Reproduce word for word the stretch of the perpendicular-line problem from "The given equation is" through "coordinate points (x,y)".

[STUDY TEXT]
▼

Question

What is the equation of a line that is perpendicular to the line y = 2x + 4 and passes through the point (-2, 3)?

Answer 1

Answer:

$y=-\frac{1}{2} x+2$

Step-by-step explanation:

The given equation is written in slope-intercept form:

$y=mx+b$

where:

• m is the slope
• b is the y-intercept
• x and y are the corresponding coordinate points (x,y)

The slope is 2:

When two lines are perpendicular, their slopes will be opposite reciprocals. Find the slope of the line perpendicular to the given equation:

$m_{1}=2$

This can be seen as:

$m_{1}=\frac{2}{1}$

Flip the fraction (reciprocal):

$\frac{2}{1}$ → $\frac{1}{2}$

Now find the opposite:

$\frac{1}{2}$ → $-\frac{1}{2}$

So the slope of the perpendicular line is:

$m_{2}=-\frac{1}{2}$

Now make an equation written in point-slope form:

$y-y_{1}=m(x-x_{1})$

where:

• m is the slope
• $x_{1}$ and $y_{1}$ are the corresponding coordinate points $(x_{1},y_{1})$

Insert information:

$y-3=-\frac{1}{2} (x-(-2))\\\\y-3=-\frac{1}{2} (x+2)$

Simplify to slope-intercept form. Solve for y:

Use the distributive property:

$y-3=-\frac{1}{2}(x)-\frac{1}{2} (2)\\\\ y-3=-\frac{1}{2} x-1$

Add 3 to both sides to isolate the variable:

$y-3+3=-\frac{1}{2} x-1+3\\\\y=-\frac{1}{2} x+2$

:Done

▲

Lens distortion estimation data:

▼

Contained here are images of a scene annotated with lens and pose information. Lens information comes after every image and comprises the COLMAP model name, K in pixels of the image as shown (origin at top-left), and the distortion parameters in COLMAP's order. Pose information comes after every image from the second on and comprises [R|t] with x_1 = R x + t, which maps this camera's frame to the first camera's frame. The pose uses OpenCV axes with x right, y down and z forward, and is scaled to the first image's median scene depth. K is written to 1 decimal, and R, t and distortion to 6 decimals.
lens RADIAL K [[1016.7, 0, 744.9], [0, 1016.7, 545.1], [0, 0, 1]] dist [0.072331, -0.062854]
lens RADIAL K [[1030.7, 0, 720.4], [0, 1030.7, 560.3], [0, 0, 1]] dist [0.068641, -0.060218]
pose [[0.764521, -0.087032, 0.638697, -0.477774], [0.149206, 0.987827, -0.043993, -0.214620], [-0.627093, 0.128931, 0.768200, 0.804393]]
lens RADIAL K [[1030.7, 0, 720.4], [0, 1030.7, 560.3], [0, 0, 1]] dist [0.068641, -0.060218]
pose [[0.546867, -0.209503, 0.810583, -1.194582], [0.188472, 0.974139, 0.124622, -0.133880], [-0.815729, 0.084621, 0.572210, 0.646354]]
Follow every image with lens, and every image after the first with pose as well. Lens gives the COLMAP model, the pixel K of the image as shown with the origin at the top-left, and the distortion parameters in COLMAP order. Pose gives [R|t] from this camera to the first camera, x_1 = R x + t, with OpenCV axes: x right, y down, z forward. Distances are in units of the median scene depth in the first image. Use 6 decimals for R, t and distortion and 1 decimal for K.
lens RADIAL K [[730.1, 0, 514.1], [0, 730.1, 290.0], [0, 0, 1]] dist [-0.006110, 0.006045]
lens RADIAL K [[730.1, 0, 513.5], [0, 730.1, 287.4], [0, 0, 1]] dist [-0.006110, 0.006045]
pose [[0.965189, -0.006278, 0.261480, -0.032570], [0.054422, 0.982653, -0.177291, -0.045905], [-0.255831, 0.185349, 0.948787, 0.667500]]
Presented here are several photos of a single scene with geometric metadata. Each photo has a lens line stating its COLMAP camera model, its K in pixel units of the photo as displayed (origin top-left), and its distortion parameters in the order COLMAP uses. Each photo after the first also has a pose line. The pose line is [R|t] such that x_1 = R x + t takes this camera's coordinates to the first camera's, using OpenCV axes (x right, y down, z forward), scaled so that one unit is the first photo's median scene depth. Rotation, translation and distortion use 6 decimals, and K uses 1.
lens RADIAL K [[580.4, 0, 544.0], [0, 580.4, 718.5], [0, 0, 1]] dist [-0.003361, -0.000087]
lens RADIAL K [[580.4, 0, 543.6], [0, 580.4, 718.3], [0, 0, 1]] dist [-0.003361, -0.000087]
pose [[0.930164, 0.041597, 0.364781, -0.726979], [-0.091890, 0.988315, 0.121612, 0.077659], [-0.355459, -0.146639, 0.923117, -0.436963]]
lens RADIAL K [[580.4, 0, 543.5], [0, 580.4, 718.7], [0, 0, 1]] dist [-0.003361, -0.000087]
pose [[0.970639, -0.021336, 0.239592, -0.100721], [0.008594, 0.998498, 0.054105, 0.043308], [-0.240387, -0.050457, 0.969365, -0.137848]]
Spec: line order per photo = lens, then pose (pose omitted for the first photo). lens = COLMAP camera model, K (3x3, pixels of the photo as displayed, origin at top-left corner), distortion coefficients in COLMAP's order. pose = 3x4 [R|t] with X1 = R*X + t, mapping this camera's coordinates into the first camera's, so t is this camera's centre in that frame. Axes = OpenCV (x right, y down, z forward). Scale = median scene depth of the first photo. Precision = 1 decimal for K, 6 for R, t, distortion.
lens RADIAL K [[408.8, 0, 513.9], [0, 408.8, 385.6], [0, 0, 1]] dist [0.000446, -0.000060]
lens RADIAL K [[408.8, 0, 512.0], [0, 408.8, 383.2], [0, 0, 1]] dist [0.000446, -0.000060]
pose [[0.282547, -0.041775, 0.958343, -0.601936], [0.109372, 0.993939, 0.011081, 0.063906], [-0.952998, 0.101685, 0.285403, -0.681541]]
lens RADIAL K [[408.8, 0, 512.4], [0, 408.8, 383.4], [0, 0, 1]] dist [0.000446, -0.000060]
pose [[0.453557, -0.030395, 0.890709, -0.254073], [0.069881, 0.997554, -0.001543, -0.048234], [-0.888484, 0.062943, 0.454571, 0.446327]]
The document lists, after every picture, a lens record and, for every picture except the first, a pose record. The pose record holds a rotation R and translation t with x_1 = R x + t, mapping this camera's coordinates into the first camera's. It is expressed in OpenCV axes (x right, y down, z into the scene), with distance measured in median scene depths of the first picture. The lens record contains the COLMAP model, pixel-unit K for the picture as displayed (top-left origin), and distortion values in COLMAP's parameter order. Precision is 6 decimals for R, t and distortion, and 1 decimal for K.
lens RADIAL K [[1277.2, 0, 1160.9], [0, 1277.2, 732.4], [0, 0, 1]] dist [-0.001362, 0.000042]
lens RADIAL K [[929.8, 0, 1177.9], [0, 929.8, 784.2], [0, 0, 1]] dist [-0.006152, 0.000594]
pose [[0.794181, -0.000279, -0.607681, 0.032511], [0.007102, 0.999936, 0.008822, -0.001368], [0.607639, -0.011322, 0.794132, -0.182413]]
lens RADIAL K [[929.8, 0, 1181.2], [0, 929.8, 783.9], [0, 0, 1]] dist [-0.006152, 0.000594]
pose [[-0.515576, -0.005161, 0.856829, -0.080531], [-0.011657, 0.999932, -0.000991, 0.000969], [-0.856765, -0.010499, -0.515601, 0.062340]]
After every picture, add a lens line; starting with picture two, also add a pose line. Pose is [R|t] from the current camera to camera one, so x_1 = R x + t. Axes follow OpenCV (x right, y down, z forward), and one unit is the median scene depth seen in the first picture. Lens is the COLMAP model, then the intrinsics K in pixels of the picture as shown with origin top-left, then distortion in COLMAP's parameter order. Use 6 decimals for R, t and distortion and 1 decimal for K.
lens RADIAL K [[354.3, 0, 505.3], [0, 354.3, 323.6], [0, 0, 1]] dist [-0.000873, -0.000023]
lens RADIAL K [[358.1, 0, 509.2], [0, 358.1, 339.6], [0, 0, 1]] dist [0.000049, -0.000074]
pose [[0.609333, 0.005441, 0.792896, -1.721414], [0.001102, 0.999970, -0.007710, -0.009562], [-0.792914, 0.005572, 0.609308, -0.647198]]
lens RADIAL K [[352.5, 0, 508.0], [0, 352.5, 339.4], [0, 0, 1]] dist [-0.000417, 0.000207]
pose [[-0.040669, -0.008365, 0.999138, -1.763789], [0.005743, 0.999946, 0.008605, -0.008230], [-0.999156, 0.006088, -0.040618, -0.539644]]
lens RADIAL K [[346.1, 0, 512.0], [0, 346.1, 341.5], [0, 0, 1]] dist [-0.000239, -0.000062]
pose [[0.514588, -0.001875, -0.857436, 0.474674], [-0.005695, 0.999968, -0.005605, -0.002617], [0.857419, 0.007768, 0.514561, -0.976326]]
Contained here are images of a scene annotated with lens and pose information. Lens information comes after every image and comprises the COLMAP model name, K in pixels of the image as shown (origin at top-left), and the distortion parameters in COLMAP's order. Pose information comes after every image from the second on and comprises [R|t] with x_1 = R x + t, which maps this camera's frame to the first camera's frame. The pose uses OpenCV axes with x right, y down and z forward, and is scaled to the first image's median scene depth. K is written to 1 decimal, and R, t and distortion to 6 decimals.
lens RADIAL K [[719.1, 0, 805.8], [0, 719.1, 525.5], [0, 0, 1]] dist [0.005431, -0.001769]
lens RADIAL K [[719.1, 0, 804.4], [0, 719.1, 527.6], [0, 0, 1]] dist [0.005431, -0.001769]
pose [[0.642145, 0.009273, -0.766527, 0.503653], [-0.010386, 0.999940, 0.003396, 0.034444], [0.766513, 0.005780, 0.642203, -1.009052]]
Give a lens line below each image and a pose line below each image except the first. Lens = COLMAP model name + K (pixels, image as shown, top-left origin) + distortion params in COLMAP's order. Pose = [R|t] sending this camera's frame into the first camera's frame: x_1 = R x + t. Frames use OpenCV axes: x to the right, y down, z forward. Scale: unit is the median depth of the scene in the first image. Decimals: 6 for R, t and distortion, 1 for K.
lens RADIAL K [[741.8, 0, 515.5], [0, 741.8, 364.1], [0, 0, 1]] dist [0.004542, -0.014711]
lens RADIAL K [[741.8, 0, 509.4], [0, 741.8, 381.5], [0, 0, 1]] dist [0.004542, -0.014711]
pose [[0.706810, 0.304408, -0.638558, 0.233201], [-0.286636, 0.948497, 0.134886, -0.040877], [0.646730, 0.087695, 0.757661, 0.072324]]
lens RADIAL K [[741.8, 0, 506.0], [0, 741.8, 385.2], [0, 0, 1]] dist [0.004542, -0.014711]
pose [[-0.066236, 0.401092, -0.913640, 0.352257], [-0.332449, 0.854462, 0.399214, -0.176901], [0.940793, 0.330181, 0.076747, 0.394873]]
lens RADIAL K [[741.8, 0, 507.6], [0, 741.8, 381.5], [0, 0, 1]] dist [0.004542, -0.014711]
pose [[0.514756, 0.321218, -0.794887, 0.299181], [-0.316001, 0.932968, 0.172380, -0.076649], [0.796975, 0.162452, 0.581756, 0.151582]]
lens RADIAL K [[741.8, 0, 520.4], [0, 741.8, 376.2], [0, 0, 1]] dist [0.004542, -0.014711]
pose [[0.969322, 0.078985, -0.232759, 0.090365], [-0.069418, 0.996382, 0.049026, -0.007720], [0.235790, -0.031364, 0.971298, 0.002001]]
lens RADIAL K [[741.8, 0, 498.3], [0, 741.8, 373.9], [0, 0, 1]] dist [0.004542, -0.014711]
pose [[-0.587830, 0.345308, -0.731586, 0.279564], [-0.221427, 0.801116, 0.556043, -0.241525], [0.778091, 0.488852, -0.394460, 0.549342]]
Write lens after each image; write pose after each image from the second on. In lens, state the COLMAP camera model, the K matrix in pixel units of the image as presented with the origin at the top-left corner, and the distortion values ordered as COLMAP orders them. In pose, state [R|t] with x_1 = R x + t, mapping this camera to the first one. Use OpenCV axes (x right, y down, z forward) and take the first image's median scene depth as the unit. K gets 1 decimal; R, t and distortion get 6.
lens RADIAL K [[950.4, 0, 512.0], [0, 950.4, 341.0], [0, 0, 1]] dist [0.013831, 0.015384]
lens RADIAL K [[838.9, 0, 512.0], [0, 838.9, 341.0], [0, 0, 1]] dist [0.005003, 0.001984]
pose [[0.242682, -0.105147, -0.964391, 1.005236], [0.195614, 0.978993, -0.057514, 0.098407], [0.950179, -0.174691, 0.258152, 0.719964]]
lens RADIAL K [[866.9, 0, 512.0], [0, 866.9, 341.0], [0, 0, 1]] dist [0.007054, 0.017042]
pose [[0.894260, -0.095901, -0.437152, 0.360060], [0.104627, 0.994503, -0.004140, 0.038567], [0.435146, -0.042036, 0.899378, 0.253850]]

▲

[TASK RESPONSE]
The given equation is written in slope-intercept form:

$y=mx+b$

where:

• m is the slope
• b is the y-intercept
• x and y are the corresponding coordinate points (x,y)